Landing on the wires along the roadside an arctic tern
hovered and then perched for a
while, first one of the year, the veteran of a yearly 20,000- mile round trip
commute.
They've always been a special bird. There was a night soaked with beer on
the bow of a boat in harbor when a group of us began scoring their dives like
they were Olympians.
There was the female standing on the top of a piling as suitors
approached her and hovered before her with fish in their beaks in hopes of
winning her favor as she haughtily lifted her own beak like a society matron
might sniff at some lesser human being who had the audacity to approach her,
and turn her head to the side, rejecting one offer after another.
They have another side too. For years working with oil spill response, I had to wear a
hard hat during the drills and training sessions I observed. The only time I ever really needed one
was when I ventured too close to a tern's nest. Talk about being dive bombed, they hit the hat, hard and I
had to beat it out of there, watching very carefully where I stepped as I made
my escape because they lay their well-camouflaged eggs exposed among rocks.

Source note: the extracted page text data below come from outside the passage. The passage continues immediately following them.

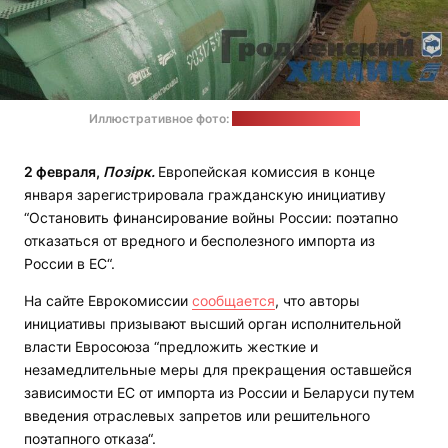
Иллюстративное фото:
"Гродненский химик"
2 февраля,
Позірк.
Европейская комиссия в конце
января зарегистрировала гражданскую инициативу
“Остановить финансирование войны России: поэтапно
отказаться от вредного и бесполезного импорта из
России в ЕС“.
На сайте Еврокомиссии
сообщается
, что авторы
инициативы призывают высший орган исполнительной
власти Евросоюза “предложить жесткие и
незамедлительные меры для прекращения оставшейся
зависимости ЕС от импорта из России и Беларуси путем
введения отраслевых запретов или решительного
поэтапного отказа“.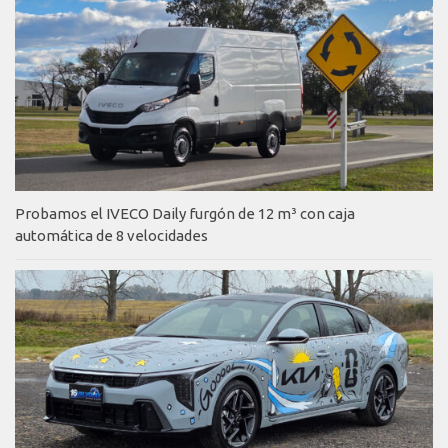
Probamos el IVECO Daily furgón de 12 m³ con caja
automática de 8 velocidades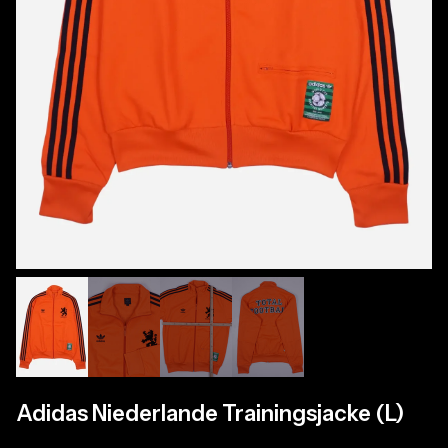
Adidas Niederlande Trainingsjacke (L)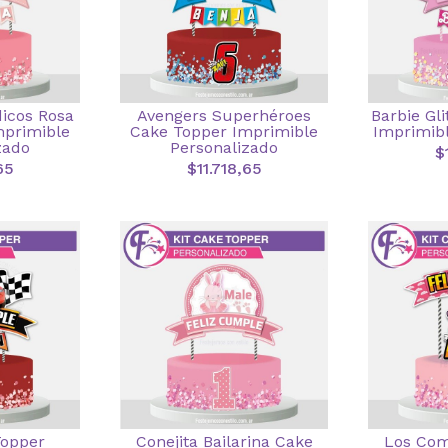
dicos Rosa
Avengers Superhéroes
Barbie Gl
mprimible
Cake Topper Imprimible
Imprimibl
zado
Personalizado
$
65
$11.718,65
Topper
Conejita Bailarina Cake
Los Com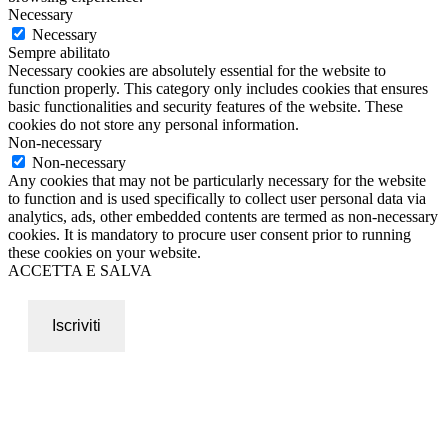
Necessary
Necessary
Sempre abilitato
Necessary cookies are absolutely essential for the website to
function properly. This category only includes cookies that ensures
basic functionalities and security features of the website. These
cookies do not store any personal information.
Non-necessary
Non-necessary
Any cookies that may not be particularly necessary for the website
to function and is used specifically to collect user personal data via
analytics, ads, other embedded contents are termed as non-necessary
cookies. It is mandatory to procure user consent prior to running
these cookies on your website.
ACCETTA E SALVA
Iscriviti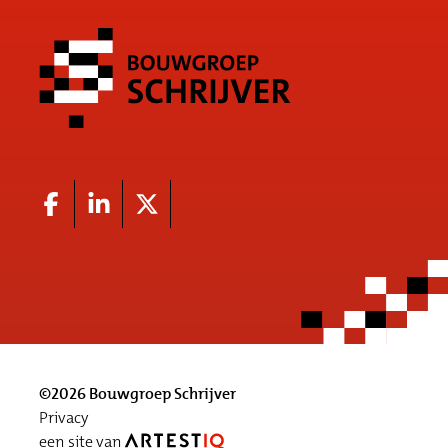
©2026 Bouwgroep Schrijver
Privacy
een site van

Still, it is always a treat to see the first one of spring
every year.
For anyone who might like terns (and puns) The Book of Terns is highly entertaining. Puns from the book were always fun on the tour boat when we saw the birds. At times in late summer they would gather before their migration. When they took off as a flock, they would make sharp turns as a group like those tiny fish in so many films. I loved the groans from the tourists when we saw that and I could say over the loudspeaker, "looks like one good tern deserves another," or talk about the big ternout we had that day.